In reasons for judgment issued Thursday, Justice Gregory T. W. Bowden rejected the arguments of plaintiff Jing Li, a Chinese citizen who moved to Canada in 2013 but is not a Canadian citizen or permanent resident.
Li reached an agreement to purchase a home in Langley in July 2016, before the foreign buyers' tax took effect on Aug. 2 of that year. Because the sale was not registered in the Land Title Office until after that date, however, Li was obligated to pay the tax - then 15 per cent.
She paid the tax in November 2016, according to Bowden's reasons. The tax amounted to $83,850 on her $559,000 purchase.
Li's lawyers and those for the provincial government each submitted written expert testimony in the case to support their position.
The plaintiff argued that the tax imposes an unfair burden on those who are subject to it, on the basis of their citizenship. Essentially, the argument was that the tax is discriminatory against non-citizens.
In his reasons, Bowden rejected this argument, writing that the tax makes its distinction not based on citizenship, but based on immigration status. Unlike citizenship, immigration status is not equivalent to "national origin," the justice wrote, meaning that law does not amount to discrimination.

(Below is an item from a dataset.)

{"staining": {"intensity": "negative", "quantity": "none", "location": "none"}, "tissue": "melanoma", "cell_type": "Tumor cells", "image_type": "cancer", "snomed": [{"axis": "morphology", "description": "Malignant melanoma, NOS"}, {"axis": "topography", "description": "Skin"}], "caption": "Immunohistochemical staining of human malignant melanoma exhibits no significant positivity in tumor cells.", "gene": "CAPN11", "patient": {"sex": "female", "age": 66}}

"The distinction drawn by the Impugned Provisions is not based solely on citizenship but also upon whether an individual is a permanent resident or is imminently entitled to permanent residency," Bowden wrote. "In effect, the distinction is drawn between those persons who have a permanent entitlement to live in Canada or an imminent permanent entitlement to reside in B.C. and thus in Canada. In my view that distinction is based on a person’s immigration status."

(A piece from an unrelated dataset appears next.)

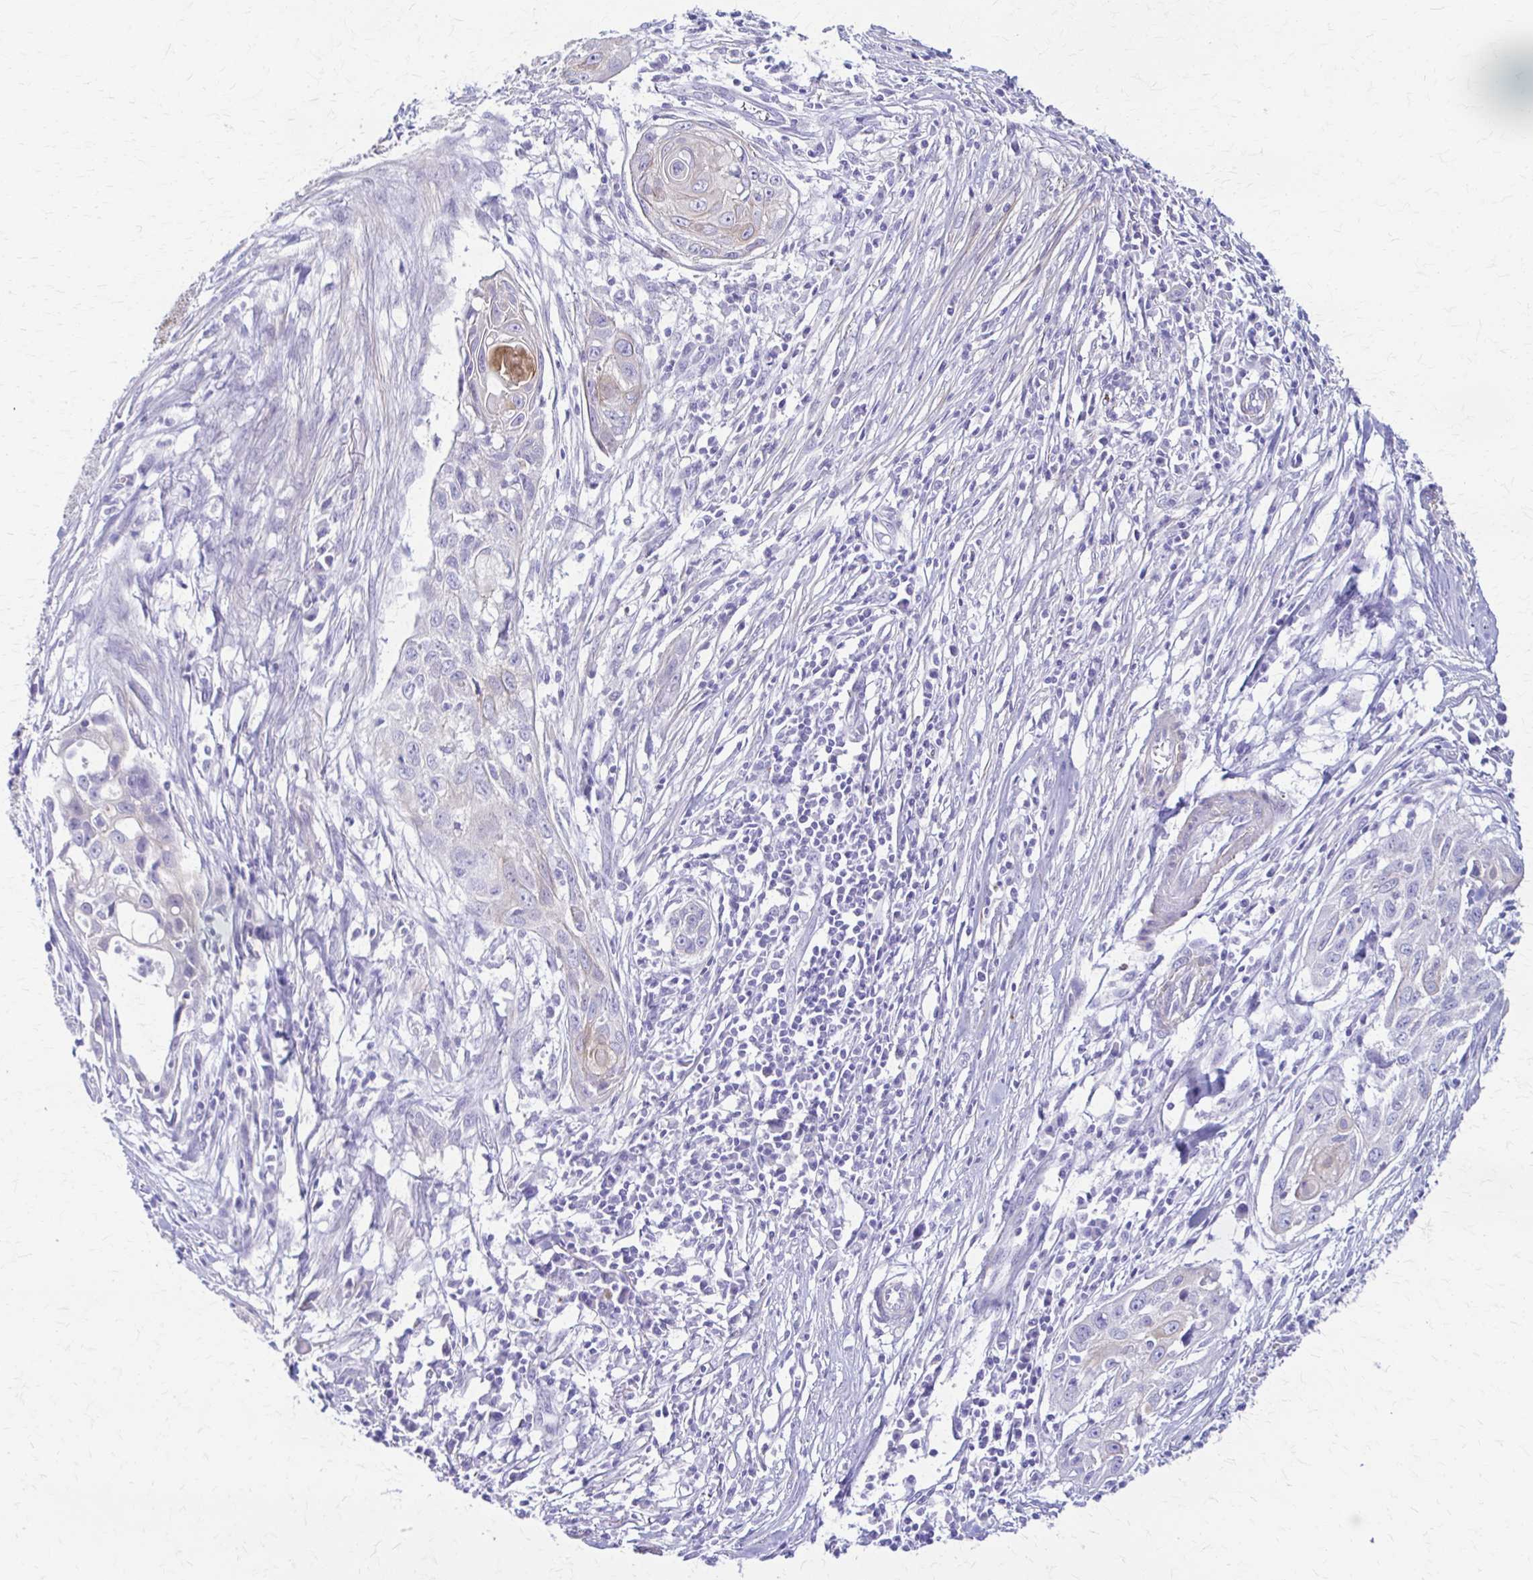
{"staining": {"intensity": "negative", "quantity": "none", "location": "none"}, "tissue": "skin cancer", "cell_type": "Tumor cells", "image_type": "cancer", "snomed": [{"axis": "morphology", "description": "Squamous cell carcinoma, NOS"}, {"axis": "topography", "description": "Skin"}, {"axis": "topography", "description": "Vulva"}], "caption": "Photomicrograph shows no protein staining in tumor cells of squamous cell carcinoma (skin) tissue.", "gene": "DSP", "patient": {"sex": "female", "age": 83}}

Li's other argument was that the tax indirectly discriminated against Chinese people, who are "the largest group of immigrants to the GVRD (Metro Vancouver) and more likely to purchase real estate than others."

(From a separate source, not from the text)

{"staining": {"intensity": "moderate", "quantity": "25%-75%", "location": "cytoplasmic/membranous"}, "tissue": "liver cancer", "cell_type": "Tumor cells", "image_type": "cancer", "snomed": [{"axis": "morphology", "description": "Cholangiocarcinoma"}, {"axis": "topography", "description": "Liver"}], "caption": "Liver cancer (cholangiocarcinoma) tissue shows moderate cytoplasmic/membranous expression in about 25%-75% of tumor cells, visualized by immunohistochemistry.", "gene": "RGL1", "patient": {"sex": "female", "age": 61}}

Bowden wrote that this argument is invalid because the court doesn't agree that the law excludes people based on citizenship. Beyond that, the justice wrote that the plaintiff had not shown that the tax "perpetuated or exacerbated racial stereotypes and prejudices."
"While the majority of transferees after the tax was enacted and until November 2017 have been citizens of Asian countries, particularly China, that does not mean that the tax adversely affected Asian buyers in particular," Bowden wrote.
"As the defendant says, it is not a numbers game. Buyers from Asian countries, such as China, receive equal treatment that is proportionate to the demand from those countries. There is no burden imposed on buyers from Asian countries that is not imposed on buyers from other countries. Further, buyers from Asian countries have the same opportunity to seek permanent residency status or a provincial nomination so as to be exempt from the tax."
Finally, the justice also engaged with the possibility that he had erred in ruling that the tax was not discriminatory, and thus not a violation of Section 15 of the Charter of Rights and Freedoms.
If that were the case, Bowden wrote, his conclusion is that the tax itself should be considered "a reasonable limit justifiable in a free and democratic society," and thus permissible under Section 1 of the charter.